Convergence: plan-first workflows. Plan mode was a Claude-first feature in 2025; Gemini shipped explicit plan mode later. Codex’s approval-mode flow (--suggest, -a on-request) achieves functional equivalence — the agent proposes each action and waits for approval before executing. Recommending “start in plan mode for unfamiliar code” is now tool-independent advice; the specific command differs.
Convergence: auto-accept modes. All three tools expose some form of “let the agent run a sequence of tool calls without per-step approval.” Claude’s acceptEdits / bypassPermissions, Gemini’s tool-level allowlists, Codex’s command-approval config all serve the same need: once trust is established for a specific kind of operation, stop gating it. The safety envelope differs; the mechanism is the same.
Emerging: horizontal scaling of sessions. Running 10–15 parallel short sessions instead of one long one is a Claude-community-first practice enabled by claude --worktree (git worktree isolation per session). Gemini and Codex have the primitives in pieces but not as a polished workflow. Expect full convergence within 12–18 months; in the meantime the pattern is portable (covered in Ch 2) even if the tooling isn’t.
When to skip phases
Not every task needs the full loop. A one-word variable rename doesn’t need a plan phase; a typo fix doesn’t need explicit verification criteria (git diff is the verification). The loop is a maximum, not a minimum. The judgment call: does this task have a plausible failure mode I’d want to catch? If yes, run the full loop. If no — just do it and move on. What you never skip is commit; unverified work left in a running session is work-at-risk.
Quick reference
- The session loop is four phases: prompt, observe, refine, commit. Plan mode extends it to five.
- Prompt spending: invest your specificity budget here; it pays back across all other phases.
- Observe is the highest-failure phase because it’s the easiest to skim. Slow down.

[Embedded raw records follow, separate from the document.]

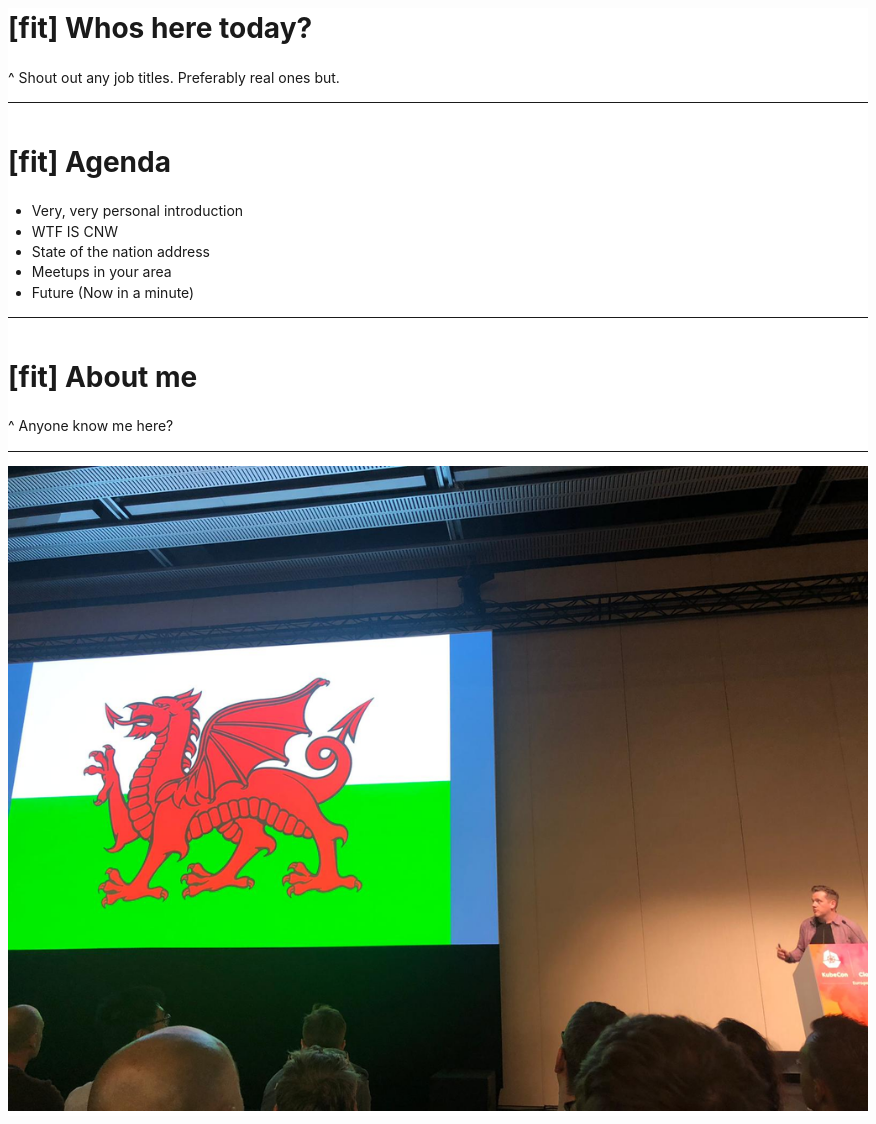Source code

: 
# [fit] Whos here today?

^
Shout out any job titles.
Preferably real ones but.

---

# [fit] Agenda

* Very, very personal introduction
* WTF IS CNW
* State of the nation address
* Meetups in your area
* Future (Now in a minute)

---

# [fit] About me

^
Anyone know me here?

---

![left 40%](assets/lewis.jpg)
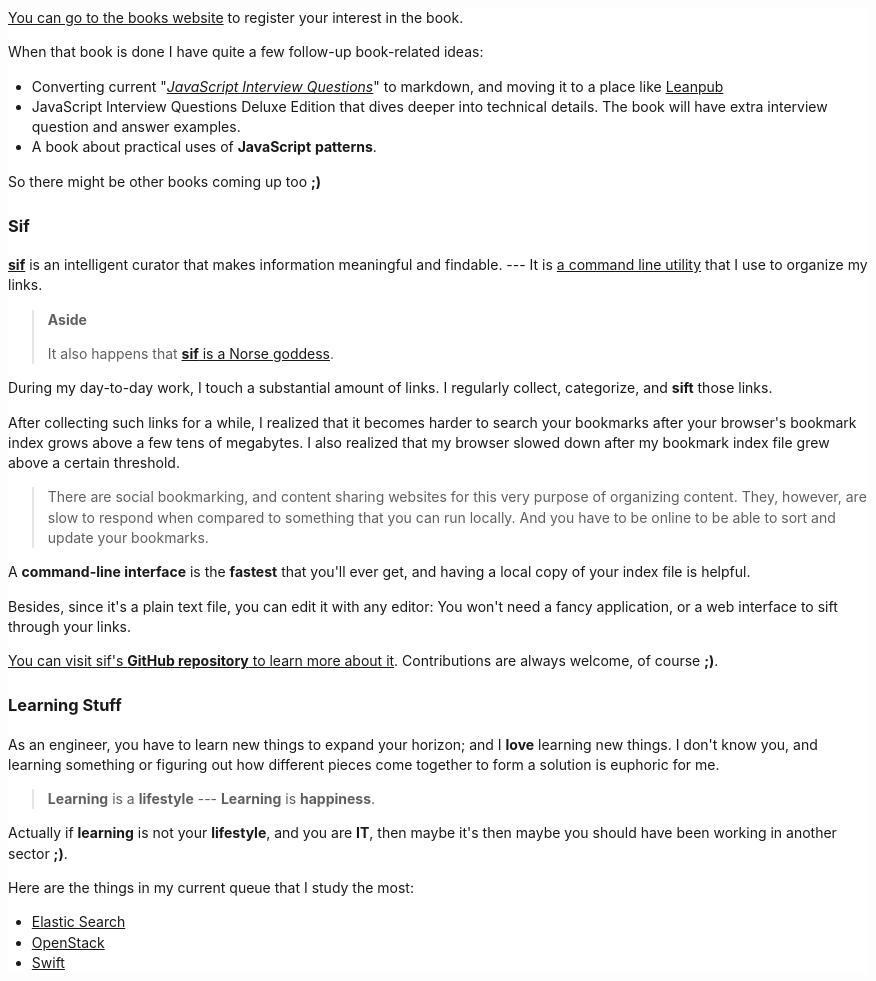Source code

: [You can go to the books website][js-next] to register your interest in the book.

When that book is done I have quite a few follow-up book-related ideas:

* Converting current "*[JavaScript Interview Questions][jsiq]*" to markdown, and moving it to a place like [Leanpub][leanpub]
* JavaScript Interview Questions Deluxe Edition that dives deeper into technical details. The book will have extra interview question and answer examples.
* A book about practical uses of **JavaScript** **patterns**.

So there might be other books coming up too **;)**

### Sif

**[sif][sif]** is an intelligent curator that makes information meaningful and findable. --- It is [a command line utility][sif] that I use to organize my links.

> **Aside**
>
> It also happens that [**sif** is a Norse goddess][sif-wikipedia].

During my day-to-day work, I touch a substantial amount of links. I regularly collect, categorize, and **sift** those links.

After collecting such links for a while, I realized that it becomes harder to search your bookmarks after your browser's bookmark index grows above a few tens of megabytes. I also realized that my browser slowed down after my bookmark index file grew above a certain threshold.

> There are social bookmarking, and content sharing websites for this very purpose of organizing content. They, however, are slow to respond when compared to something that you can run locally. And you have to be online to be able to sort and update your bookmarks.

A **command-line interface** is the **fastest** that you'll ever get, and having a local copy of your index file is helpful.

Besides, since it's a plain text file, you can edit it with any editor: You won't need a fancy application, or a web interface to sift through your links.

[You can visit sif's **GitHub repository** to learn more about it][sif]. Contributions are always welcome, of course **;)**.

### Learning Stuff

As an engineer, you have to learn new things to expand your horizon; and I **love** learning new things. I don't know you, and learning something or figuring out how different pieces come together to form a solution is euphoric for me.

> **Learning** is a **lifestyle** --- **Learning** is **happiness**.

Actually if **learning** is not your **lifestyle**, and you are  **IT**, then maybe it's then maybe you should have been working in another sector **;)**.

Here are the things in my current queue that I study the most:

* [Elastic Search][elk]
* [OpenStack][openstack]
* [Swift][swift]


[jsiq]: http://o2js.com/interview-questions
[volkan]: http://volkan.io
[revolve]: https://github.com/v0lkan/revolve
[eagle-eye]: https://github.com/v0lkan/eagle-eye
[steward]: https://github.com/v0lkan/steward
[es6]: http://es6-features.org/
[jfdi]: https://github.com/v0lkan/jfdi
[blocks]: http://bl.ocks.org/ "A simple viewer of code examples"
[board]: https://github.com/v0lkan/board "Board"
[ccc]: http://grammar.ccc.commnet.edu/grammar/ "CCC Grammar"
[codepen]: http://codepen.io/ "CodePen"
[devsnippets]: http://devsnippets.com/ "Dev Snippets"
[elastic]: https://www.elastic.co/ "Elastic"
[elk]: https://www.elastic.co/ "ELK"
[fira]: https://mozilla.github.io/Fira/ "Fira Font"
[flashback]: http://www.musingsfrommars.org/2006/03/ajax-dhtml-library-scorecard.html "AJAX DHTML Scorecard"
[gists]: https://gist.github.com/ "Gists"
[github]: https://github.com/v0lkan/ "Github: Volkan"
[grammar-girl]: http://www.quickanddirtytips.com/grammar-girl "Grammar Girl — Quick and Dirty Tips"
[grammarly]: http://www.grammarly.com/handbook/ "Grammarly Handbook"
[gtd]: https://www.wikiwand.com/en/Getting_Things_Done "GTD"
[idiomatic]: https://github.com/rwaldron/idiomatic.js/ "Idiomatic JavaScript"
[interview-questions]: http://o2js.com/interview-questions "JavaScript Interview Questions"
[leanpub]: https://leanpub.com/ "Leanpub"
[js-next]: https://leanpub.com/js-next "JavaScript on the Edge"
[me]: mailto:me@volkan.io "Ping Me"
[monster]: http://www.grammar-monster.com/ "Grammar Monster"
[node]: https://nodejs.org/ "Node.JS"
[o2js]: https://github.com/o2js "o2.js"
[openstack]: http://www.openstack.org/ "OpenStack"
[owl]: https://owl.english.purdue.edu/owl/section/1/ "O.W.L."
[pringles]: https://github.com/v0lkan/pringles "Pringles"
[punc]: http://www.thepunctuationguide.com/index.html "The Punctuation Guide"
[runnable]: http://code.runnable.com/ "Runnable.com"
[sensei]: https://github.com/v0lkan/sensei "Sensei is a Sensu API Wrapper"
[sensu]: https://sensuapp.org/docs/latest/api-overview "Sensu API"
[sif-wikipedia]: http://www.wikiwand.com/en/Sif "Sif"
[sif]: https://github.com/v0lkan/sif "Sif"
[smipple]: http://www.smipple.net/ "Smipple"
[sniplr]: http://snipplr.com/ "Snipplr"
[snippets]: http://github.com/v0lkan/snippets "Snippets"
[swift]: https://developer.apple.com/swift/ "Swift"
[themes]: https://github.com/v0lkan/themes "Themes"
[tips]: http://www.dailywritingtips.com/ "Daily Writing Tips"
[tomorrow]: https://github.com/chriskempson/tomorrow-theme "Tomorrow Theme"
[tributary]: http://tributary.io/ "Tributary"
[unix-philosophy]: http://www.wikiwand.com/en/Unix_philosophy "The Unix Philosophy"
[vogon]: https://www.wikiwand.com/en/Vogon "Vogon"
[wikiwand]: http://www.wikiwand.com/ "Wikiwand"
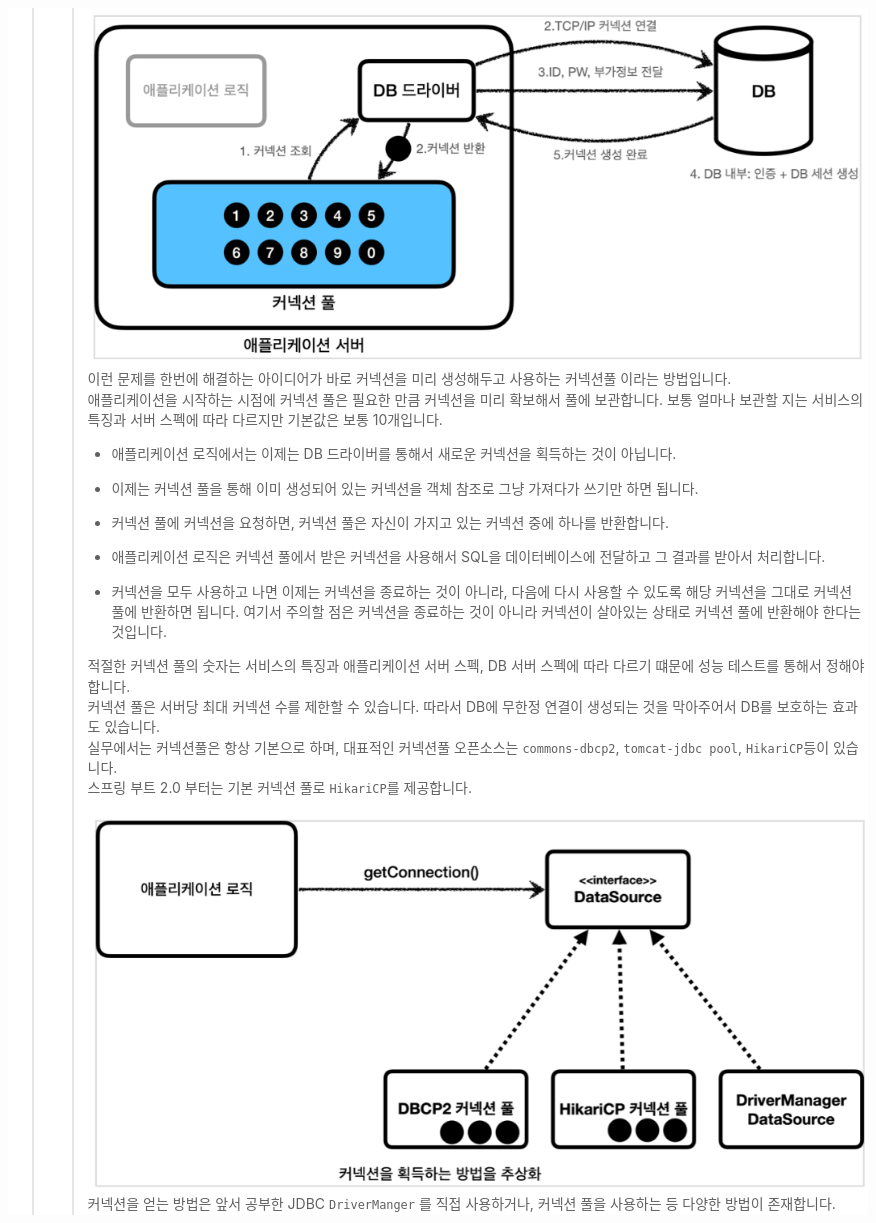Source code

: >> ![img_2.png](img_2.png)
>> 이런 문제를 한번에 해결하는 아이디어가 바로 커넥션을 미리 생성해두고 사용하는 커넥션풀 이라는 방법입니다.   
>> 애플리케이션을 시작하는 시점에 커넥션 풀은 필요한 만큼 커넥션을 미리 확보해서 풀에 보관합니다. 보통 얼마나 보관할 지는 서비스의 특징과 서버 스펙에 따라 다르지만 기본값은 보통 10개입니다.    
>>    
>> - 애플리케이션 로직에서는 이제는 DB 드라이버를 통해서 새로운 커넥션을 획득하는 것이 아닙니다.    
>> - 이제는 커넥션 풀을 통해 이미 생성되어 있는 커넥션을 객체 참조로 그냥 가져다가 쓰기만 하면 됩니다.   
>> - 커넥션 풀에 커넥션을 요청하면, 커넥션 풀은 자신이 가지고 있는 커넥션 중에 하나를 반환합니다.
>>        
>> - 애플리케이션 로직은 커넥션 풀에서 받은 커넥션을 사용해서 SQL을 데이터베이스에 전달하고 그 결과를 받아서 처리합니다.   
>> - 커넥션을 모두 사용하고 나면 이제는 커넥션을 종료하는 것이 아니라, 다음에 다시 사용할 수 있도록 해당 커넥션을 그대로 커넥션 풀에 반환하면 됩니다. 여기서 주의할 점은 커넥션을 종료하는 것이 아니라 커넥션이 살아있는 상태로 커넥션 풀에 반환해야 한다는 것입니다.           
>>          
>> 적절한 커넥션 풀의 숫자는 서비스의 특징과 애플리케이션 서버 스펙, DB 서버 스펙에 따라 다르기 떄문에 성능 테스트를 통해서 정해야 합니다.    
>> 커넥션 풀은 서버당 최대 커넥션 수를 제한할 수 있습니다. 따라서 DB에 무한정 연결이 생성되는 것을 막아주어서 DB를 보호하는 효과도 있습니다.    
>> 실무에서는 커넥션풀은 항상 기본으로 하며, 대표적인 커넥션풀 오픈소스는 <code>commons-dbcp2</code>, <code>tomcat-jdbc pool</code>, <code>HikariCP</code>등이 있습니다.   
>> 스프링 부트 2.0 부터는 기본 커넥션 풀로 <code>HikariCP</code>를 제공합니다.
>>             
>> ![img_1.png](img_1.png)    
>> 커넥션을 얻는 방법은 앞서 공부한 JDBC <code>DriverManger</code> 를 직접 사용하거나, 커넥션 풀을 사용하는 등 다양한 방법이 존재합니다.    
>>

- Refine: max two rounds before starting fresh. The third round costs more than it saves.
- Commit verified work promptly. Context boundaries cannot erase what’s on disk.
- Course-correction primitives vary across tools; the phase structure doesn’t. Bet on the structure.
- Plan mode is tool-agnostic advice for unfamiliar or complex work.
- Session resume is mature in Claude, improving in Gemini, minimal in Codex. Adjust multi-session workflows accordingly.